Nas proximidades do Mercado Central, próximo ao antigo Restaurante Ponto Final, está um antigo estúdio fotográfico, na cidade de Inhambane. Foi ali que, na alvorada da década de 90, se registou uma fotografia a preto e branco dos meus pais. Essa imagem, guardada num álbum impresso e conservada com carinho pela minha mãe, faz parte de uma tradição familiar que muitos ainda preservam. As fotografias da época, com sua estética focada na emoção dos modelos, servem hoje como um ponto de partida para entender os rostos que Maria Chale retrata nas suas pinturas.
Na exposição patente na Fundação Fernando Leite Couto, Maria Chale captura, através da aguarela acrílica sobre papel, as gentes com quem esbarramos no quotidiano. Tal como nas antigas fotografias de estúdio, os seus retratos transcendem a precisão anatómica, focando-se no semblante e no estado de espírito dos retratados. É nessa busca pela essência emocional que encontramos um diálogo entre o passado e o presente.
Contudo, o trabalho de Maria Chale distancia-se das narrativas optimistas do afrofuturismo. Em obras como ‘Patrulha’ ou ‘Mata-bicho’, a artista apresenta um futuro pessimista, onde os retratados parecem agir ‘a reboque’ das circunstâncias. O título da exposição, ‘Agente da Passiva’, sugere uma reflexão sobre a passividade e a falta de controlo perante o destino.
Noutra secção, ‘Impressões’ revela uma abordagem mais abstracta, onde a tinta escorre sobre a madeira como cores de aura, convidando a leituras holísticas e espirituais. Esta dualidade entre o figurativo e o abstracto revela uma artista introspectiva, atenta ao seu redor e às complexidades da existência humana.

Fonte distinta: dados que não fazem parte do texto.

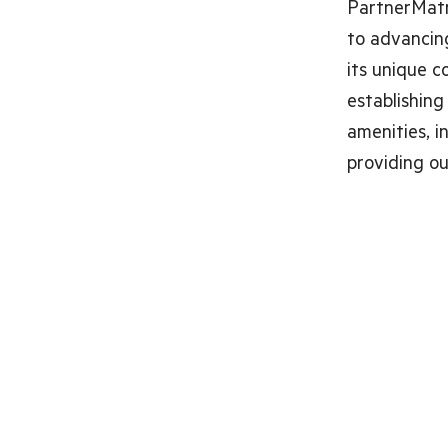
PartnerMatr
to advancing
its unique c
establishing
amenities, in
providing o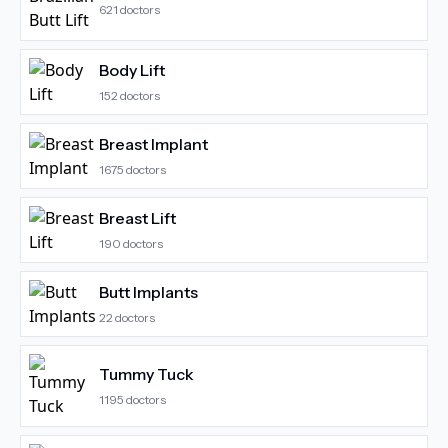
621
doctors
Body Lift
152
doctors
Breast Implant
1675
doctors
Breast Lift
190
doctors
Butt Implants
22
doctors
Tummy Tuck
1195
doctors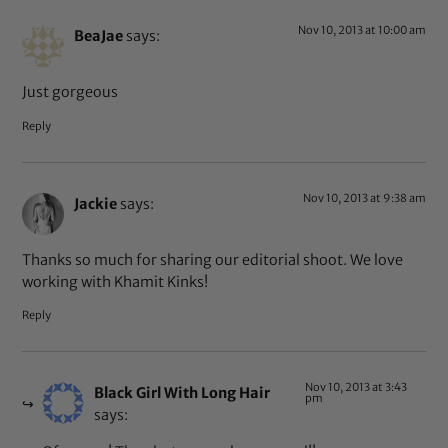
Nov 10, 2013 at 10:00 am
BeaJae
says:
Just gorgeous
Reply
Nov 10, 2013 at 9:38 am
Jackie
says:
Thanks so much for sharing our editorial shoot. We love
working with Khamit Kinks!
Reply
Nov 10, 2013 at 3:43
Black Girl With Long Hair
pm
says: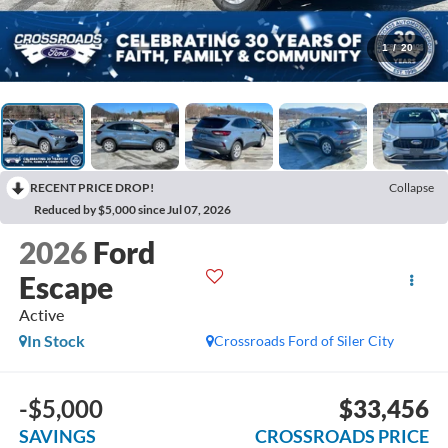
1
/
20
RECENT PRICE DROP!
Collapse
Reduced by $5,000 since Jul 07, 2026
2026
Ford
Escape
Active
In Stock
Crossroads Ford of Siler City
-$5,000
$33,456
SAVINGS
CROSSROADS PRICE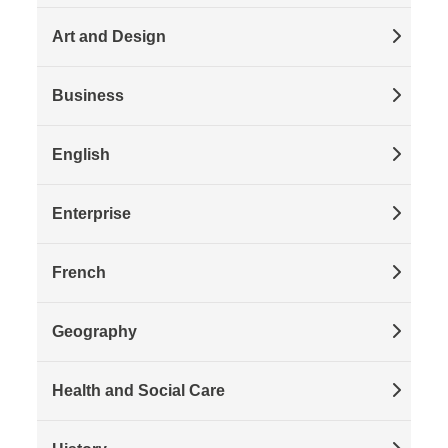
Art and Design
Business
English
Enterprise
French
Geography
Health and Social Care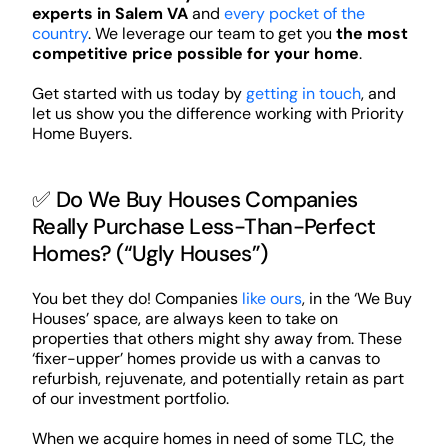
experts in Salem VA
and
every pocket of the
country
. We leverage our team to get you
the most
competitive price possible for your home
.
Get started with us today by
getting in touch
, and
let us show you the difference working with Priority
Home Buyers.
✅ Do We Buy Houses Companies
Really Purchase Less-Than-Perfect
Homes? (“Ugly Houses”)
You bet they do! Companies
like ours
, in the ‘We Buy
Houses’ space, are always keen to take on
properties that others might shy away from. These
‘fixer-upper’ homes provide us with a canvas to
refurbish, rejuvenate, and potentially retain as part
of our investment portfolio.
When we acquire homes in need of some TLC, the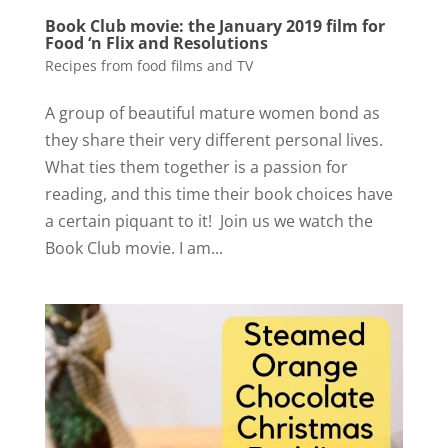
Book Club movie: the January 2019 film for
Food ‘n Flix and Resolutions
Recipes from food films and TV
A group of beautiful mature women bond as
they share their very different personal lives.
What ties them together is a passion for
reading, and this time their book choices have
a certain piquant to it! Join us we watch the
Book Club movie. I am...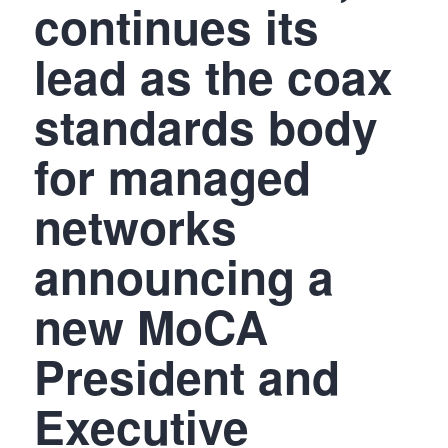
continues its
lead as the coax
standards body
for managed
networks
announcing a
new MoCA
President and
Executive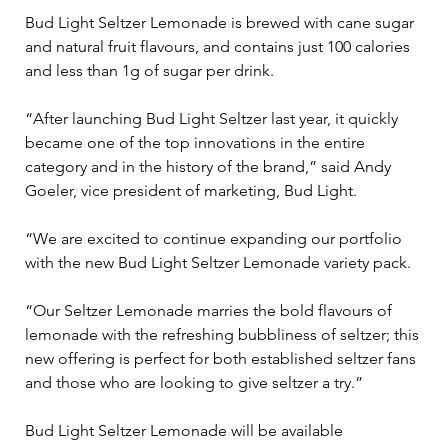
Bud Light Seltzer Lemonade is brewed with cane sugar 
and natural fruit flavours, and contains just 100 calories 
and less than 1g of sugar per drink.
“After launching Bud Light Seltzer last year, it quickly 
became one of the top innovations in the entire 
category and in the history of the brand,” said Andy 
Goeler, vice president of marketing, Bud Light.
“We are excited to continue expanding our portfolio 
with the new Bud Light Seltzer Lemonade variety pack.
“Our Seltzer Lemonade marries the bold flavours of 
lemonade with the refreshing bubbliness of seltzer; this 
new offering is perfect for both established seltzer fans 
and those who are looking to give seltzer a try.”
Bud Light Seltzer Lemonade will be available 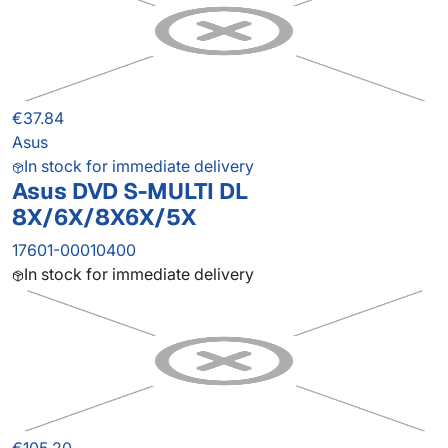
€37.84
Asus
In stock for immediate delivery
Asus DVD S-MULTI DL
8X/6X/8X6X/5X
17601-00010400
In stock for immediate delivery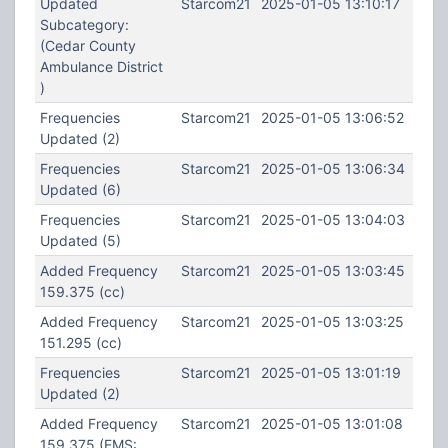
Updated
Starcom21
2025-01-05 13:10:17
Subcategory:
(Cedar County
Ambulance District
)
Frequencies
Starcom21
2025-01-05 13:06:52
Updated (2)
Frequencies
Starcom21
2025-01-05 13:06:34
Updated (6)
Frequencies
Starcom21
2025-01-05 13:04:03
Updated (5)
Added Frequency
Starcom21
2025-01-05 13:03:45
159.375 (cc)
Added Frequency
Starcom21
2025-01-05 13:03:25
151.295 (cc)
Frequencies
Starcom21
2025-01-05 13:01:19
Updated (2)
Added Frequency
Starcom21
2025-01-05 13:01:08
159.375 (EMS:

Maria Chale, licenciada em Arquitectura e Planeamento Físico pela Universidade Eduardo Mondlane, apresenta na sua terceira exposição individual um trabalho que desafia as convenções e convida o espectador a reflectir sobre o passado, o presente e o futuro. Através da sua pintura, ela não só captura o imaginário colectivo, mas também questiona o nosso lugar no mundo.”